For a change, this installment’s bag photo is as literal as it gets: it’s me wearing my bag o’ Cefazolin (click on the image to see it full-size on Flickr). My bug-eyed stare indicates my continuing state of shock.
Before anyone else asks, I don’t yet know the specific bacterial organism I’m fighting off. Should find out tomorrow when I see the infectious diseases doctor. But I’m pretty sure it’s not anything life-threatening like, oh, say, MRSA. Here’s why:
After my morning antibiotic fluid bag replacement yesterday I went to my scheduled PT appointment. They didn’t like the fact that I was being treated for an infection and asked me to reschedule and come back when the treatment is over. I was, of course, pretty upset (though I kept it to myself), discouraged and disheartened. MRSA Mary. Branded by a bag.

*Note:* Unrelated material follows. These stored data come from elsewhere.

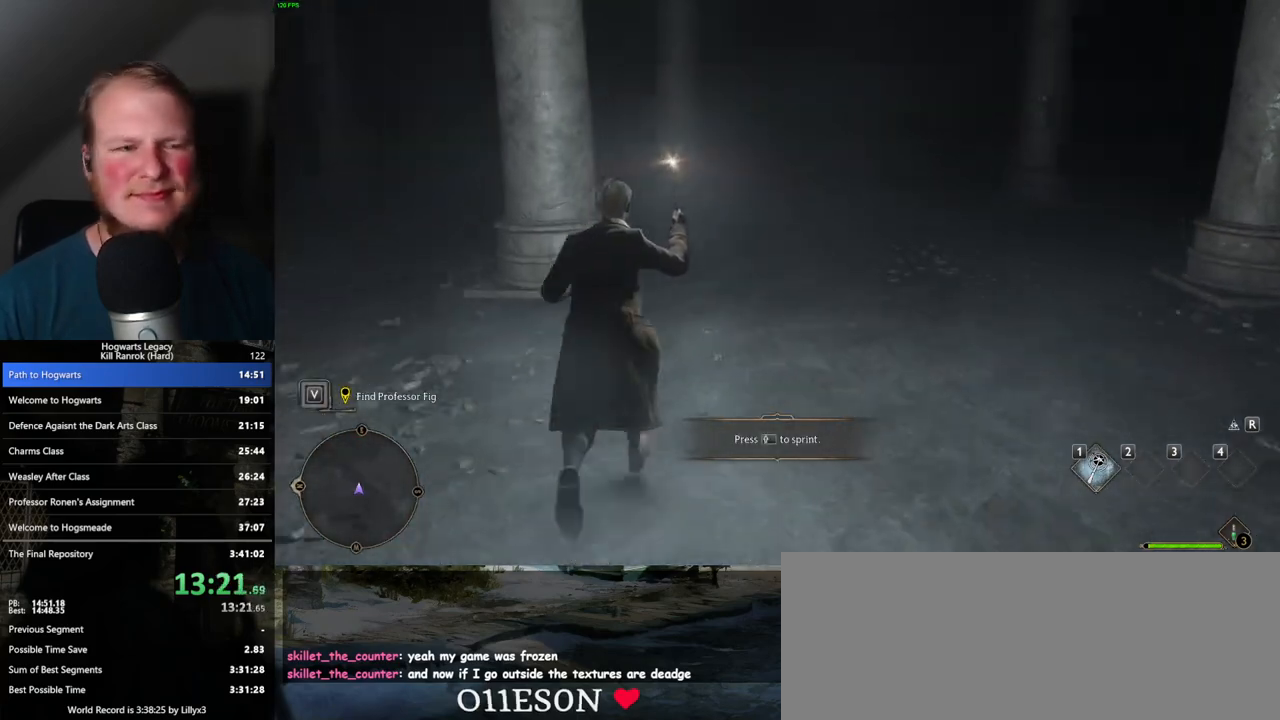
{"keys": ["w"], "mouse": [], "events": []}
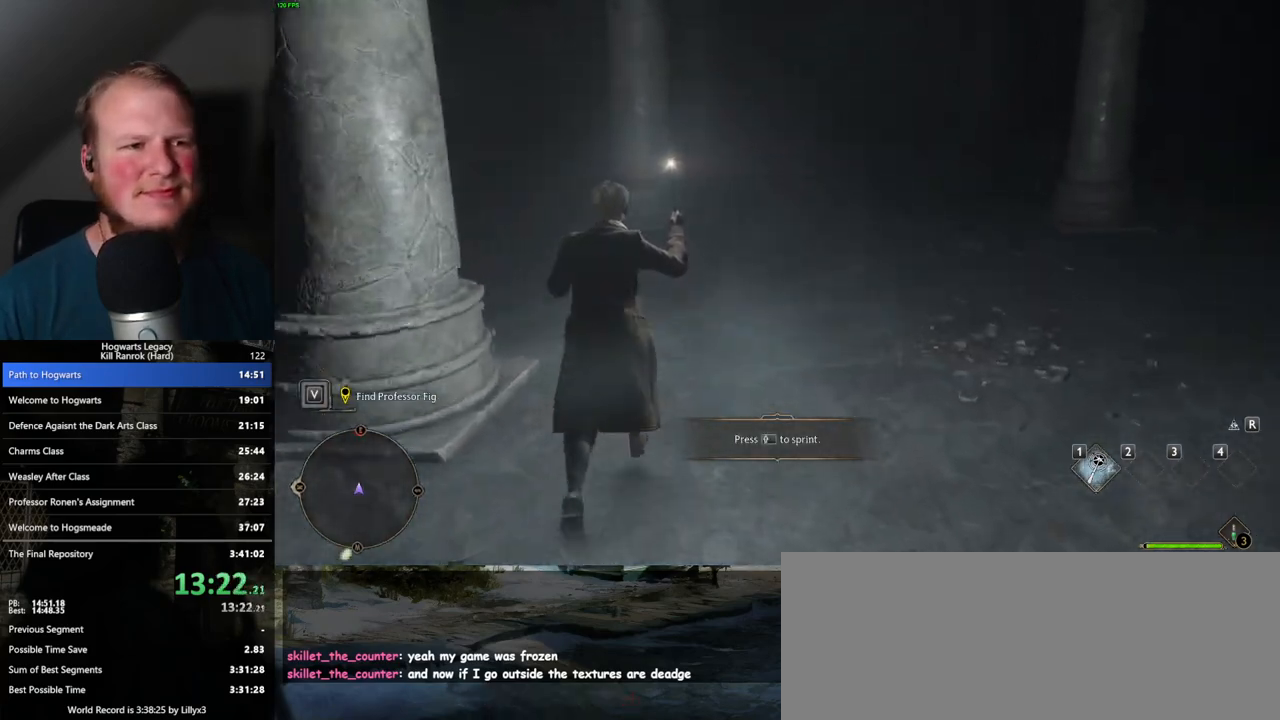
{"keys": ["w"], "mouse": [], "events": []}
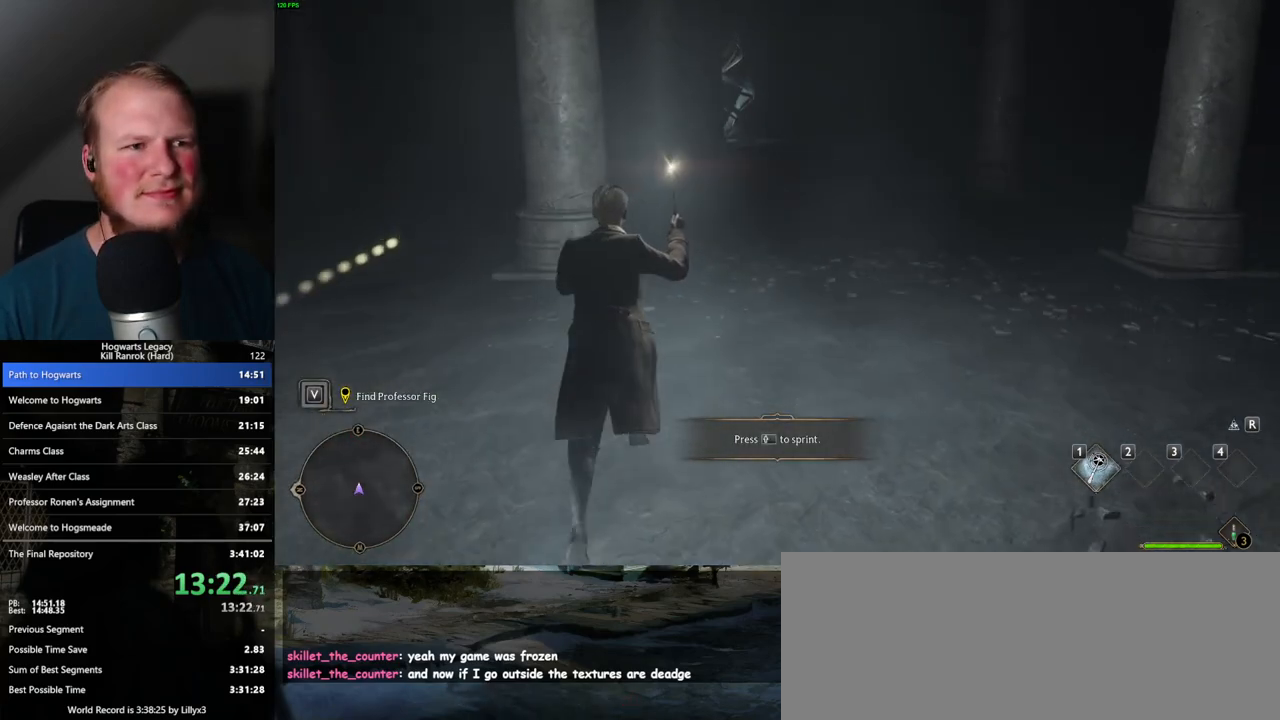
{"keys": ["w"], "mouse": [], "events": []}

I went home in a state of mope. Last night Donna came home and I started to feel better immediately. This morning when I went in for a new bag I told them what had happened. They wrote me a note saying it was okay for me to go to PT. I went back to the PT place and rescheduled my missed appointment, and now I’m back on track. That’s why I don’t think things are all that dire. If they had refused to give me a permission slip … or if any of the techs had mentioned Hugo Chavez … I probably would have asked them to euthanize me on the spot.
Speaking of Hugo Chavez, who died yesterday of what was probably a MRSA infection contracted in the Cuban hospital where he was being treated for cancer, did you know he had a parrot named Simón Bolívar? And that they wore matching red berets? Suddenly I feel a little better about that problematic man.
So there’s that, too: the fact that if what I have is MRSA, I would have joined the choir invisible by now. And my little parrot too.
Walked the dog this morning. Without the cane. Shall I take a bow?
Oh, dear. That is quite a bag. As in Papa’s got a brand new . . .
Much larger than I expected, but I like the bug-eyed stare. I think, in your place, I’d probably stay home sulking under the covers. You’re a better man than I am, Gunga Din.